The second effect has to do with the way stocks are priced. (I think it’s actually easier to understand this effect from the perspective of increases in interest rates. So we’ll start with that.)
Stocks are quite a bit riskier than Treasury bonds. So why do you own stocks at all, rather than just buying Treasury bonds with all of your savings? Presumably, you own stocks because you hope to earn additional returns beyond what Treasury bonds earn. That additional return that you hope to earn is known as a risk premium (i.e., additional return to compensate you for the additional risk).
The price of a stock reflects the (market’s consensus as to the) present value of the future cash flows from the stock. And the discount rate used in that present value calculation is usually something along the lines of “whatever we could earn from bonds, plus a risk premium.”
So when interest rates go up, the necessary discount rate goes up. A higher discount rate means a lower present value, which means stock prices go down.

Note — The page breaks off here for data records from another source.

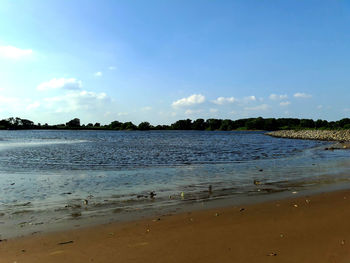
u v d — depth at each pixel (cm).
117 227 783
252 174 1714
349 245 624
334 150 3538
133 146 4666
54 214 914
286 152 3341
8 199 1116
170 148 4156
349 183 1405
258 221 816
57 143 5625
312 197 1106
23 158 2725
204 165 2156
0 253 620
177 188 1316
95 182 1473
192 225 791
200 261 568
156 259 580
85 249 636
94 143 5675
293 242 652
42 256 603
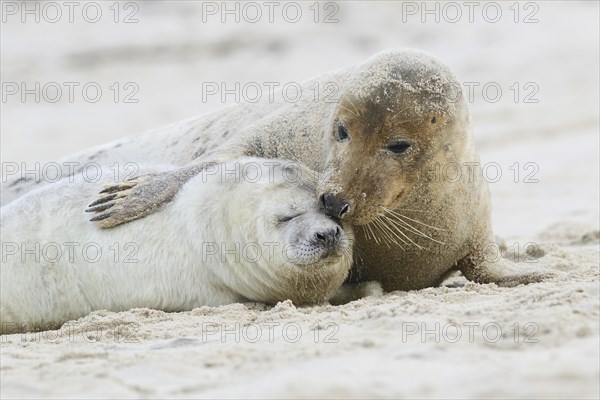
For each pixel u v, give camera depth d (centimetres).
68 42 9506
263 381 1559
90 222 2405
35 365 1789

Or you can think of it this way: imagine that TIPS yields suddenly went way up to 3%, rather than the roughly -1% range where they are right now. Maybe you had been estimating that stocks would earn a 4% real return going forward. Before, that was a 5% risk premium. But with TIPS yielding 3%, a 4% real return would only be a 1% risk premium. Maybe you decide that a 1% expected risk premium isn’t high enough to justify the additional risk from owning stocks, so you sell your stocks to buy TIPS.
Collectively, lots of people would be selling stocks to buy bonds in such a scenario. So the price of stocks would fall. When the price falls, the expected return going forward goes up (because a new buyer is paying a lower price for a given amount of dividends/earnings). And the price would continue to fall (i.e., people would keep selling stocks) until the price was low enough that the expected return was high enough to earn whatever the market collectively decided was a sufficient risk premium over bonds.
So that’s what happens when interest rates go up: it has a downward effect on stock prices.
When governments or central banks make efforts to keep interest rates low, the opposite occurs: it exerts an upward pressure on stock prices. That is, low interest rates make the alternatives to stocks not look very appealing — and that helps keep stock prices high.
To be clear though, while low interest rates have an upward effect on stock prices (i.e., they make stock prices higher than they would otherwise be, all else being equal), they do not prevent stock prices from falling. When events occur that worsen the outlook for corporate profitability, stock prices will still fall.